-- TEXT TO READ --
Why is SSE scalar sqrt(x) slower than rsqrt(x) * x?

Question

I've been profiling some of our core math on an Intel Core Duo, and while looking at various approaches to square root I've noticed something odd: using the SSE scalar operations, it is faster to take a reciprocal square root and multiply it to get the sqrt, than it is to use the native sqrt opcode!

I'm testing it with a loop something like:

inline float TestSqrtFunction( float in );

void TestFunc()
{
  #define ARRAYSIZE 4096
  #define NUMITERS 16386
  float flIn[ ARRAYSIZE ]; // filled with random numbers ( 0 .. 2^22 )
  float flOut [ ARRAYSIZE ]; // filled with 0 to force fetch into L1 cache

  cyclecounter.Start();
  for ( int i = 0 ; i < NUMITERS ; ++i )
    for ( int j = 0 ; j < ARRAYSIZE ; ++j )
    {
       flOut[j] = TestSqrtFunction( flIn[j] );
       // unrolling this loop makes no difference -- I tested it.
    }
  cyclecounter.Stop();
  printf( "%d loops over %d floats took %.3f milliseconds",
          NUMITERS, ARRAYSIZE, cyclecounter.Milliseconds() );
}

I've tried this with a few different bodies for the TestSqrtFunction, and I've got some timings that are really scratching my head. The worst of all by far was using the native sqrt() function and letting the "smart" compiler "optimize". At 24ns/float, using the x87 FPU this was pathetically bad:

inline float TestSqrtFunction( float in )
{  return sqrt(in); }

The next thing I tried was using an intrinsic to force the compiler to use SSE's scalar sqrt opcode:

inline void SSESqrt( float * restrict pOut, float * restrict pIn )
{
   _mm_store_ss( pOut, _mm_sqrt_ss( _mm_load_ss( pIn ) ) );
   // compiles to movss, sqrtss, movss
}

This was better, at 11.9ns/float. I also tried Carmack's wacky Newton-Raphson approximation technique, which ran even better than the hardware, at 4.3ns/float, although with an error of 1 in 2¹⁰ (which is too much for my purposes).

-- TASK INSTRUCTIONS --
1. Answer these questions about the post on SSE square root timing above:
(a) On which processor was the math being profiled?
(b) How many nanoseconds per float did the native sqrt() function take?
(c) What error did the Newton-Raphson approximation technique have?
2. Carry on the post about SSE square root timing, starting right after its last sentence.

-- STORED DATA --
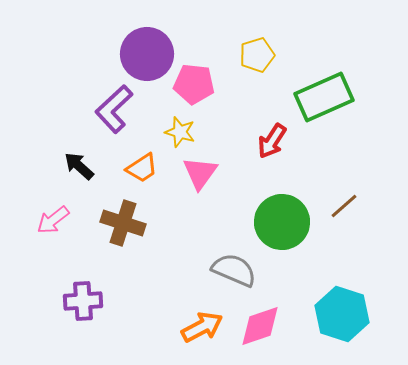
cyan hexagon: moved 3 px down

...

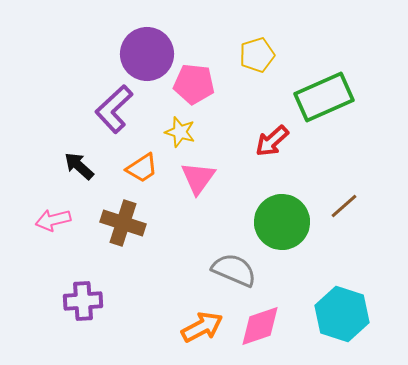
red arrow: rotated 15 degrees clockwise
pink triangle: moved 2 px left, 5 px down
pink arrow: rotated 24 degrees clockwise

-- ANSWER LIST --
1.
(a) An Intel Core Duo.
(b) 24ns/float.
(c) 1 in 2¹⁰.

2.
The doozy was when I tried the SSE op for reciprocal square root, and then used a multiply to get the square root ( x * 1/√x = √x ). Even though this takes two dependent operations, it was the fastest solution by far, at 1.24ns/float and accurate to 2^-14:

inline void SSESqrt_Recip_Times_X( float * restrict pOut, float * restrict pIn )
{
   __m128 in = _mm_load_ss( pIn );
   _mm_store_ss( pOut, _mm_mul_ss( in, _mm_rsqrt_ss( in ) ) );
   // compiles to movss, movaps, rsqrtss, mulss, movss
}

My question is basically what gives? Why is SSE's built-in-to-hardware square root opcode slower than synthesizing it out of two other math operations?

I'm sure that this is really the cost of the op itself, because I've verified:

All data fits in cache, and accesses are sequential
the functions are inlined
unrolling the loop makes no difference
compiler flags are set to full optimization (and the assembly is good, I checked)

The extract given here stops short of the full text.